Primary Subject Area: [Content] Vision and Language
Secondary Subject Area: [Content] Media Interpretation, [Experience] Multimedia Applications
Relevance To Conference: This work contributes to multimedia/multimodal processing by exploring and proposing a novel method that effectively handles multimedia or multimodal data (CT and MRI). Specifically, our research makes significant contributions to the field of multimedia/multimodal processing in the following ways:
Firstly, we propose an anatomical prior guided spatial contrastive learning, called APSCL, which exploits anatomical knowledge derived from medical images to construct contrastive learning from a spatial perspective for few-shot medical image segmentation.
Secondly, we design a mutual guidance decoder to predict the label of each pixel in the query image to fully exploit the guidance information of the support samples.
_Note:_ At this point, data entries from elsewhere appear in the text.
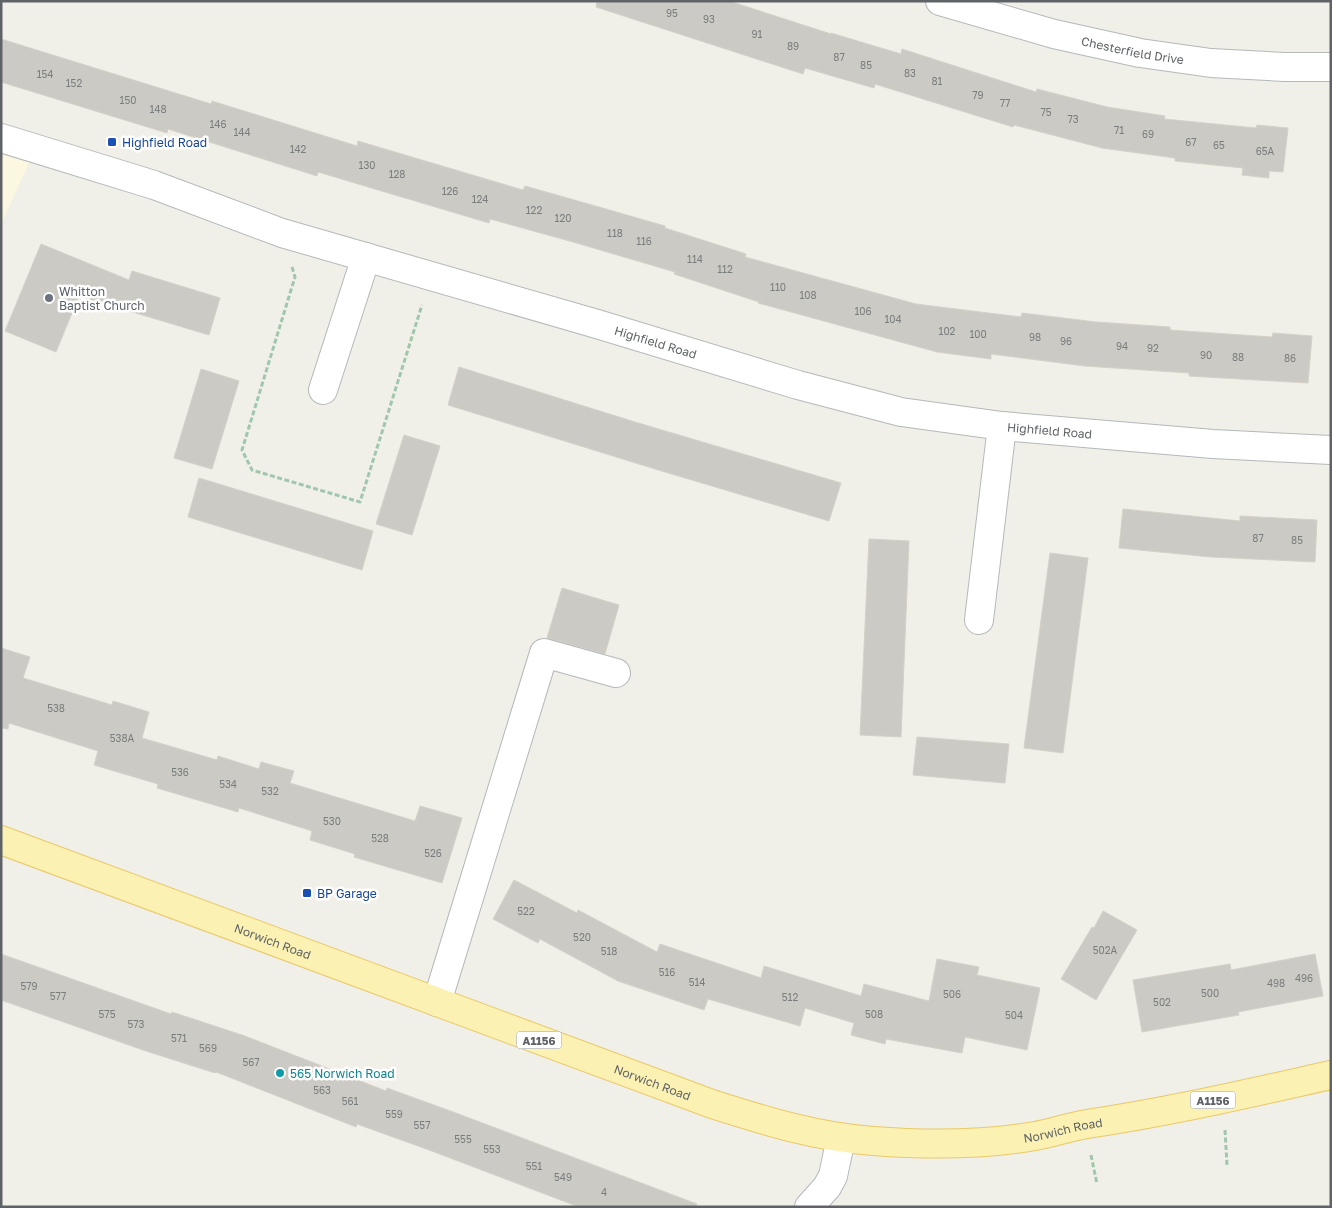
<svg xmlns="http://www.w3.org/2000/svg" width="1332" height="1208" viewBox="0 0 1332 1208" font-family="'Golos Text',sans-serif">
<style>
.commercial{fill:#fcf7e1}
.building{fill:#cccac4;stroke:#d5d1c7}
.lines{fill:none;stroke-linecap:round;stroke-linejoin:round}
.minor-casing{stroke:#b5b8bb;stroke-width:30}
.major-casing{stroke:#eac968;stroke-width:30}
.path{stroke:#a0c7ac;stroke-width:3;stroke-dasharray:5 2.5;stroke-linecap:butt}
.minor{stroke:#fff;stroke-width:28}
.major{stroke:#fbf1b3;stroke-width:28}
.transit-dot{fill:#1a4fb4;stroke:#fff;stroke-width:2}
.worship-dot{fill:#6b7280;stroke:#fff;stroke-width:2}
.culture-dot{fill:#0f9aa8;stroke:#fff;stroke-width:2}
.labels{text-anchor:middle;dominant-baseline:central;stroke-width:5;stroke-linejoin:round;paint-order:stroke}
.number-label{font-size:10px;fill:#7a7d7e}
.shield{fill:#fff;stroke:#8f9295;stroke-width:1}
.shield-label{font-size:11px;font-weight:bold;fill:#5f6367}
.street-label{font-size:12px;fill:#5f6367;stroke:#fff}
.transit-label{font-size:12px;fill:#164399;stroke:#fff;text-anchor:start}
.worship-label{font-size:12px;fill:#5b616d;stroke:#fff;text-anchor:start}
.culture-label{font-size:12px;fill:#0d838f;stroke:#fff;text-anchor:start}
</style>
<rect width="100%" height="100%" fill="#f0efe8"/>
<polygon class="commercial" points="1,130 37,146 1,224"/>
<g class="building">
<polygon points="597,1 729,1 831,34 831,33 901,54 902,49 1036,92 1037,89 1107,107 1165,116 1164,119 1256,128 1257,125 1288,128 1283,172 1269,171 1269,178 1242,175 1243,168 1175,161 1175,158 1102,148 1014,125 1013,127 875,84 874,88 805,68 803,74 596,7"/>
<polygon points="1,39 211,104 212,101 357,146 358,141 523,190 525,186 606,209 665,226 665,228 746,254 745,257 916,304 1021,317 1022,313 1096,322 1170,327 1170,330 1272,337 1273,333 1312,336 1308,383 1189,376 1189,373 1085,366 991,354 991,359 937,352 758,303 759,302 674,274 675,272 573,242 490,219 489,223 318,172 317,176 168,129 167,133 1,82"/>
<polygon points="41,244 129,280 132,271 220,298 209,335 79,296 56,352 5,331"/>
<polygon points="459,367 635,422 841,483 829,521 655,469 448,405"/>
<polygon points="201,369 239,381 212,469 174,458"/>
<polygon points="404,435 440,446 412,535 376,524"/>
<polygon points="199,478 373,531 362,570 188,517"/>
<polygon points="1123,509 1240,521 1240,516 1317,520 1315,562 1211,557 1119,548"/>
<polygon points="869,539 909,541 901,737 860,735"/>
<polygon points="1050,553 1088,558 1063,753 1024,748"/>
<polygon points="562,588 619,605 605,654 547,638"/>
<polygon points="1,648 30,657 23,678 112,705 113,701 149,712 142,738 217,760 218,756 259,769 261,762 294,771 290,783 415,821 420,806 462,818 442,883 354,857 355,854 310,840 312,831 239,808 238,812 157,788 158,784 94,765 98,751 9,723 8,729 1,728"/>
<polygon points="917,737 1009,744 1005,783 913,775"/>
<polygon points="514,880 577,913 578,910 657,952 660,944 761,978 764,966 861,996 864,984 929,1001 937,959 979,967 977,975 1040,988 1027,1050 965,1037 962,1053 886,1039 885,1044 851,1035 854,1023 805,1008 800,1026 708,999 704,1010 618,981 540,939 538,943 493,919"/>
<polygon points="1103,911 1137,930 1096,1000 1061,979 1092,927 1094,928"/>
<polygon points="1,954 171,1014 172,1012 245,1036 386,1091 387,1088 456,1113 697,1204 696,1207 579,1207 429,1150 357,1124 356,1127 216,1072 215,1073 143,1050 1,1000"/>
<polygon points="1315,954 1323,996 1238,1012 1239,1015 1142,1032 1133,980 1230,964 1231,970"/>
</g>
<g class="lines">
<defs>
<g id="minor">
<path id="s1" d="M940,1L1054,34L1140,53L1211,63L1284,67H1331"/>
<path id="s2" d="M1,138L154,185L282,233L597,324L798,385L901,412L1002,426L1213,444L1331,450"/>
<polyline points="323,390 366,257"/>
<polyline points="979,620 1002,426"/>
<polyline points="437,1002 544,653 616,673"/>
<polyline points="809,1207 827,1187 833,1176 841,1138"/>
</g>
<g id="major">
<path id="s3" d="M1,840L712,1104C765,1121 817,1137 873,1141C926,1145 983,1145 1035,1136C1052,1133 1069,1127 1087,1124C1169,1112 1250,1093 1331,1075"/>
</g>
</defs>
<use href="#minor" class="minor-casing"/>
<use href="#major" class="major-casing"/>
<g class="path">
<polyline points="292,267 295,277 242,450 252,470 360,502 422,305"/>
<polyline points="1225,1130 1227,1165"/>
<polyline points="1091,1155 1097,1184"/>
</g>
<use href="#minor" class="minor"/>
<use href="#major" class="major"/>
</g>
<g class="transit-dot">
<rect x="107" y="137" width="10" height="10" rx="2.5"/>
<rect x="302" y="888" width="10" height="10" rx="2.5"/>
</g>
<circle class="worship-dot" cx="49" cy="298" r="5"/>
<circle class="culture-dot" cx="280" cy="1073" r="5"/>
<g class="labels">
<g class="number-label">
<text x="672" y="13">95</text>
<text x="709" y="19">93</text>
<text x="757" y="34">91</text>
<text x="793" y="46">89</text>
<text x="839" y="57">87</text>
<text x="866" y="65">85</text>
<text x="910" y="73">83</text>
<text x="45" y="74">154</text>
<text x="937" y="81">81</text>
<text x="74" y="83">152</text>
<text x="978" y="95">79</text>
<text x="128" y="100">150</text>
<text x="1005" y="103">77</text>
<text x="158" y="109">148</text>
<text x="1046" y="112">75</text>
<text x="1073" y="119">73</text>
<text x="218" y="124">146</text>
<text x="1119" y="130">71</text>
<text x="242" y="132">144</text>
<text x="1148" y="134">69</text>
<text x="1191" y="142">67</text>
<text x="1219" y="145">65</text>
<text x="298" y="149">142</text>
<text x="1265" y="151">65A</text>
<text x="367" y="165">130</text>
<text x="397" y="174">128</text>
<text x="450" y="191">126</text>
<text x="480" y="199">124</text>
<text x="534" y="210">122</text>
<text x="563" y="218">120</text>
<text x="615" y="233">118</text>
<text x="644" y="241">116</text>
<text x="695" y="259">114</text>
<text x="725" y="269">112</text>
<text x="778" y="287">110</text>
<text x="808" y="295">108</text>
<text x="863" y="311">106</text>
<text x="893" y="319">104</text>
<text x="947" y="331">102</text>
<text x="978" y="334">100</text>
<text x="1035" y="337">98</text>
<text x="1066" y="341">96</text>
<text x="1122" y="346">94</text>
<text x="1153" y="348">92</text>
<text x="1206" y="355">90</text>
<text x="1238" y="357">88</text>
<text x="1290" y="358">86</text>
<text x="1258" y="538">87</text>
<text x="1297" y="540">85</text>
<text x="56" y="708">538</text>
<text x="122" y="738">538A</text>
<text x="180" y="772">536</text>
<text x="228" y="784">534</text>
<text x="270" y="791">532</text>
<text x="332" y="821">530</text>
<text x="380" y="838">528</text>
<text x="433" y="853">526</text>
<text x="526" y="911">522</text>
<text x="582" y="937">520</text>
<text x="1105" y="950">502A</text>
<text x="609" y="951">518</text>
<text x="667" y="972">516</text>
<text x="1304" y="978">496</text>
<text x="697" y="982">514</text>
<text x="1276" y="983">498</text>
<text x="29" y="986">579</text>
<text x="1210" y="993">500</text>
<text x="952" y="994">506</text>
<text x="58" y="996">577</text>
<text x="790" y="997">512</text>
<text x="1162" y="1002">502</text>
<text x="107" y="1014">575</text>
<text x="874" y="1014">508</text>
<text x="1014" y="1015">504</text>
<text x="136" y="1024">573</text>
<text x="179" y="1038">571</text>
<text x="208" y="1048">569</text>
<text x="251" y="1062">567</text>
<text x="322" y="1090">563</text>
<text x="350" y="1101">561</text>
<text x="394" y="1114">559</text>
<text x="422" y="1125">557</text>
<text x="463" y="1139">555</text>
<text x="492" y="1149">553</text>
<text x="534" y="1166">551</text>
<text x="563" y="1177">549</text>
<text x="604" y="1192">4</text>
</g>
<g class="shield">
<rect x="516.5" y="1031.5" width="45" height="17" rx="4"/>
<rect x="1190.5" y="1091.5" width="45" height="17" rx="4"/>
</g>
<g class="shield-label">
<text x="539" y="1040">A1156</text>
<text x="1213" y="1100">A1156</text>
</g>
<g class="street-label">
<text stroke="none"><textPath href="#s1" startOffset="199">Chesterfield Drive</textPath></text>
<text stroke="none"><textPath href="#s2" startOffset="686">Highfield Road</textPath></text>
<text stroke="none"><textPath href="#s2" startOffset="1091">Highfield Road</textPath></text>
<text stroke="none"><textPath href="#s3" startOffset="290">Norwich Road</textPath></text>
<text stroke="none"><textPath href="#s3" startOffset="695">Norwich Road</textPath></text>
<text stroke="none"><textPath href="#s3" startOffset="1115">Norwich Road</textPath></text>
</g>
<g class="transit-label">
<text x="122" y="142">Highfield Road</text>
<text x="317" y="893">BP Garage</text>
</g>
<g class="worship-label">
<text x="59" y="291">Whitton<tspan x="59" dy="14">Baptist Church</tspan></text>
</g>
<g class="culture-label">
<text x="290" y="1073">565 Norwich Road</text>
</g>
</g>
<rect width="1332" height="1208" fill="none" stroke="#5f6367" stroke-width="5"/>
</svg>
Additionally, our APSCL can be trained end-to-end in the form of episodic training. Comprehensive experiments on three challenging medical image datasets, i.e., CHAOS-T2, MS-CMRSeg, and Synapse, prove that our method significantly surpasses state-of-the-art few-shot medical segmentation methods, with an average improvement of 3.61%, 2.30%, and 6.38% in terms of the Dice score, respectively.
In summary, our work targets few-shot medical image segmentation within the field of multimedia/multimodal processing, providing an effective solution to the problem of multimodal medical image segmentation in data-scarce scenarios.